We define an IterableDataset that streams several iterables. When fed to a Pytorch DataLoader with batch_size=None, this streams batches from one worker at a time. This has the effect of enabling parallel streaming.
The StreamLoader is a class built on top of DataLoader, that fuses batches together so batches are always temporally coherent.
Notice that you can also avoid using this fusion and just use a regular DataLoader, and have multiple neural networks indexed by worker’s id.
- class metavision_core_ml.data.stream_dataloader.StreamDataLoader(dataset, num_workers, collate_fn)
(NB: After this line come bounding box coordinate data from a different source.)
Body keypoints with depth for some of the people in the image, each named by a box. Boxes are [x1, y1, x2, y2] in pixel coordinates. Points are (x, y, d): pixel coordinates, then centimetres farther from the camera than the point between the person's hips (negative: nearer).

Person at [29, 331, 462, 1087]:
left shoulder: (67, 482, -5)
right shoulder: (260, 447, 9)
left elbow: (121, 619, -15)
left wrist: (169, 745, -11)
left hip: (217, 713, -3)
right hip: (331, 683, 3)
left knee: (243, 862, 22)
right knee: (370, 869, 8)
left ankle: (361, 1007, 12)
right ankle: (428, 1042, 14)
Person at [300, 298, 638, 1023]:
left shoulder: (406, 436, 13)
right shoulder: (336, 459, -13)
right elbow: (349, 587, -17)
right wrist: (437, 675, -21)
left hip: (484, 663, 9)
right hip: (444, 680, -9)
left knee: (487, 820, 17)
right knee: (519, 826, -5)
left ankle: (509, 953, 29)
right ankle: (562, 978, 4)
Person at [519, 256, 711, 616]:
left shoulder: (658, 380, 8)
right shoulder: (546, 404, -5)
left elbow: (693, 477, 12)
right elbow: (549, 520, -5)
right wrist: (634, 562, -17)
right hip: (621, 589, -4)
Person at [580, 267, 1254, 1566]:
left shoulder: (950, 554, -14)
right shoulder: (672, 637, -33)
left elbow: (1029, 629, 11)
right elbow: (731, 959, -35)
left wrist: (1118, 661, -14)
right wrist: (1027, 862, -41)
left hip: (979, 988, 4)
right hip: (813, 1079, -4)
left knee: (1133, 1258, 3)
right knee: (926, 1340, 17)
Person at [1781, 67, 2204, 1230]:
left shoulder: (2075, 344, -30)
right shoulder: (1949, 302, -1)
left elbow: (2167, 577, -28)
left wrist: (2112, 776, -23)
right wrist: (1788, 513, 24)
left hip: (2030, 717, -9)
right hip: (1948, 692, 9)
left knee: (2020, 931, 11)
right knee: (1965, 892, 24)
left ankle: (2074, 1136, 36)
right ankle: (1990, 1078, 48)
Wraps around the DataLoader to handle the asynchronous batches.
- Parameters
dataset (StreamDataset) – dataset streaming multiple iterables
num_workers (int) – number of workers
collate_fn (function) – function to collate batch parts
- cpu()
Sets the StreamDataLoader to leave tensors on CPU.
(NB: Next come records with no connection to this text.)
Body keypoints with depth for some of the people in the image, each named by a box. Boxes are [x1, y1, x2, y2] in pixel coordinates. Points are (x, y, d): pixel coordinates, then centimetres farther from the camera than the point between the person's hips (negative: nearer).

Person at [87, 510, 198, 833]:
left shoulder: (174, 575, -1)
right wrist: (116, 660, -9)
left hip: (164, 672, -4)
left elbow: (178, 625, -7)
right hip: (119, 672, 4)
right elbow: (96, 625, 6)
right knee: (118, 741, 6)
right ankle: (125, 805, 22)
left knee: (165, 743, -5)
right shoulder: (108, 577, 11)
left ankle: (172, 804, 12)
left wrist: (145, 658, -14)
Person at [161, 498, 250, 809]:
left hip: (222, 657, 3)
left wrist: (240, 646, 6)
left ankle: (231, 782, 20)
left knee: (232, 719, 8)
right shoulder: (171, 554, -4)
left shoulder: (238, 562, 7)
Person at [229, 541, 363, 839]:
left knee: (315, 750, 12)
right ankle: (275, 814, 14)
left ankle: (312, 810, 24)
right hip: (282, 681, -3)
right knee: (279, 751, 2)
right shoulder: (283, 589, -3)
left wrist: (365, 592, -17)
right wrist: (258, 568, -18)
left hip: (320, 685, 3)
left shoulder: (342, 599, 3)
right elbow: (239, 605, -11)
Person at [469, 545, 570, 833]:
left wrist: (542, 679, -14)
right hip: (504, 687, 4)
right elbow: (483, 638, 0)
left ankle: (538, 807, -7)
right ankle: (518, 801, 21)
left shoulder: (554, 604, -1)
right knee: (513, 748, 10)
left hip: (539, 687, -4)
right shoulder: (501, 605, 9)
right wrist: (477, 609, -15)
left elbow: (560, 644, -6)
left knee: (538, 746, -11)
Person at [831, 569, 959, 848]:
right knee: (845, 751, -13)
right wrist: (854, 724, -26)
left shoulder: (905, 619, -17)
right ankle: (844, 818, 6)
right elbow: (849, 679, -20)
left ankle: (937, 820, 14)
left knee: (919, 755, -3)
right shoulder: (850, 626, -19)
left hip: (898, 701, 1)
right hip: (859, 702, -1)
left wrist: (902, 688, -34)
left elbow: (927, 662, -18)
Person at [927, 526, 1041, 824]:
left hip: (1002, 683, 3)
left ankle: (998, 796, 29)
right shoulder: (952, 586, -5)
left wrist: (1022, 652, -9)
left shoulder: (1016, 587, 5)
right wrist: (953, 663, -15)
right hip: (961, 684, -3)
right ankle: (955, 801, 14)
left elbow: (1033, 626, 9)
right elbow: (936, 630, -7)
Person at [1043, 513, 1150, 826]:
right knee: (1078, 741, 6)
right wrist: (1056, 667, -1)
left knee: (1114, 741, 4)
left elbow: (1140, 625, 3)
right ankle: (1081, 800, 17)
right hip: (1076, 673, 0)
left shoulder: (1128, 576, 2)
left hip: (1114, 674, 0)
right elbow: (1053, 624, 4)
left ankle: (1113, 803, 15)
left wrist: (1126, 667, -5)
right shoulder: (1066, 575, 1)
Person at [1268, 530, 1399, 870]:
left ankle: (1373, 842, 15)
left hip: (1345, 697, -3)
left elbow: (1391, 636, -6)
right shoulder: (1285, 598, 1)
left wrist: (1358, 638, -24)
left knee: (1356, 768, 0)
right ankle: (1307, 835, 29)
- cuda(device=device(type='cuda'))
Sets the StreamDataLoader to copy tensors to GPU memory before returning them.
- Parameters
device (torch.device) – The destination GPU device. Defaults to the current CUDA device.
- to(device)
Sets the StreamDataLoader to copy tensors to the given device before returning them.
- Parameters
device (torch.device) – The destination GPU device. For instance torch.device(‘cpu’) or torch.device(‘cuda’).
- class metavision_core_ml.data.stream_dataloader.StreamDataset(stream_list, streamer, batch_size, padding_mode, fill_value, seed=None)
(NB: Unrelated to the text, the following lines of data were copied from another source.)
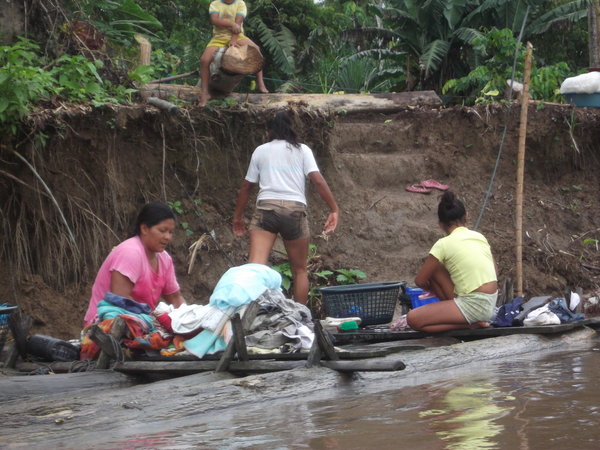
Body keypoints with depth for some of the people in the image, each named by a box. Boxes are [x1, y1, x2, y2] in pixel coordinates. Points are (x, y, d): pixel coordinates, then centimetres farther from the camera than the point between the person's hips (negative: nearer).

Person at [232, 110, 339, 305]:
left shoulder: (260, 151, 16)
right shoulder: (302, 150, 13)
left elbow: (247, 186, 18)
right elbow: (318, 180, 0)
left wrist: (237, 217, 27)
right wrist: (334, 209, 0)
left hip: (266, 207, 0)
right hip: (295, 209, 0)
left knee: (255, 265, -16)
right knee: (299, 270, 15)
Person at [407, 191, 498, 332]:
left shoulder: (444, 244, -8)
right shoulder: (479, 236, 10)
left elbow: (420, 281, -2)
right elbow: (493, 271, 19)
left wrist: (431, 288, 22)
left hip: (474, 307, -7)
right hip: (490, 303, 7)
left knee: (413, 319, -9)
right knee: (434, 268, 18)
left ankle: (469, 324, -8)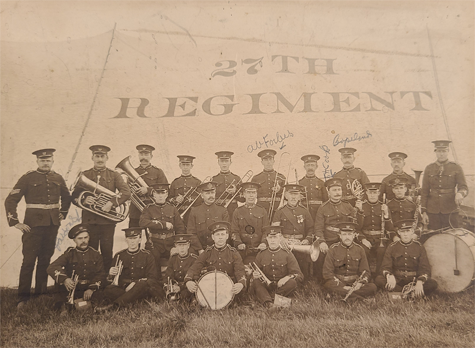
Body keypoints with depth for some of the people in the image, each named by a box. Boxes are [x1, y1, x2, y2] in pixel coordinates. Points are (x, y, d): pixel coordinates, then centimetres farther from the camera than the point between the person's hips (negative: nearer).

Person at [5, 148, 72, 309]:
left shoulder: (58, 178, 9)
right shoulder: (28, 178, -4)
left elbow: (66, 198, 24)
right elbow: (10, 201, -5)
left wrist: (62, 214, 15)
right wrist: (15, 222, -11)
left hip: (52, 224, 4)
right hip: (34, 224, -4)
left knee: (45, 259, 12)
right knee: (29, 260, -3)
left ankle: (41, 294, 23)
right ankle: (23, 299, 5)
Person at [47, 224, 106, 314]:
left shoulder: (95, 254, 5)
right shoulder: (70, 253, 0)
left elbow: (100, 275, -2)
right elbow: (51, 268, -15)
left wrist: (91, 289, -21)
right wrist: (64, 279, -36)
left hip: (89, 290, -1)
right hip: (71, 289, 2)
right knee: (59, 278, -24)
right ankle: (65, 306, -14)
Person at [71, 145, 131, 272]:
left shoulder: (114, 175, 7)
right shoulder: (84, 175, 10)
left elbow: (126, 193, -6)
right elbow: (74, 197, 6)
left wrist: (111, 203, -19)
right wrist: (84, 201, -16)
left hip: (108, 218, -1)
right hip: (89, 219, 1)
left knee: (107, 252, 3)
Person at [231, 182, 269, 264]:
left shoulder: (262, 211, 9)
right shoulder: (237, 212, 7)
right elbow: (234, 231, 3)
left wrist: (264, 243, -12)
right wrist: (239, 243, -13)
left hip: (259, 249, 1)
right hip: (243, 250, 0)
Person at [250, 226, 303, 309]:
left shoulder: (287, 255, 2)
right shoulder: (261, 255, 7)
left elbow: (299, 276, -3)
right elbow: (254, 274, 9)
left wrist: (287, 277, -24)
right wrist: (254, 275, -17)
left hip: (282, 287, -1)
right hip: (266, 288, 1)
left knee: (292, 282, -30)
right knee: (255, 282, -27)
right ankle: (268, 303, -45)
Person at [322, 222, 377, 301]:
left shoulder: (359, 250, 6)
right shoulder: (333, 249, -2)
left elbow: (366, 272, 8)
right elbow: (327, 272, -6)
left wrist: (360, 283, -15)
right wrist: (342, 286, -19)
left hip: (355, 284, 3)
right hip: (337, 282, -2)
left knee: (372, 287, -25)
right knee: (328, 284, -36)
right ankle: (359, 297, -31)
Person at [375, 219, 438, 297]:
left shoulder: (419, 247, 3)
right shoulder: (392, 248, 2)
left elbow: (425, 268, -4)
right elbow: (385, 267, -3)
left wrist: (420, 282, -25)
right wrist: (389, 276, -28)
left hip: (414, 280, 0)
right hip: (397, 280, 0)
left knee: (433, 284, -26)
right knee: (378, 280, -27)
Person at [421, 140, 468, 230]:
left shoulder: (456, 168, 3)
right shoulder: (429, 169, 6)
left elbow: (464, 187, -4)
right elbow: (424, 191, 7)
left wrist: (460, 194, -29)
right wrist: (424, 212, 2)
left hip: (451, 211, -1)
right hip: (432, 211, 1)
Stream Dataset An Iterable Dataset zipping a group of iterables streams together.
- Parameters
stream_list (list) – list of streams (path/ metadata)
streamer (object) – an iterator (user defined)
batch_size (int) – total batch size
padding_mode (str) – “zeros” “data” or “none”, see “get_zip” function
fill_value (object) – padding value
seed (int) – seed integer to make the dataloading deterministic
- metavision_core_ml.data.stream_dataloader.resample_to_batch_size(stream_list, batch_size)
Resamples list to fit batch_size iterators
- Parameters
stream_list (list) – list of streams
batch_size (int) – batch size
- metavision_core_ml.data.stream_dataloader.split_batch_size(batch_size, num_workers)
Returns the number of files to handle per worker
- Parameters
batch_size (int) – total batch size
num_workers (int) – number of workers
- metavision_core_ml.data.stream_dataloader.split_dataset_sizes(stream_list, split_sizes)
Splits with different sizes proportional to the number of files each worker has to handle.
- Parameters
stream_list (list) – list of stream path
split_sizes (list) – batch size per worker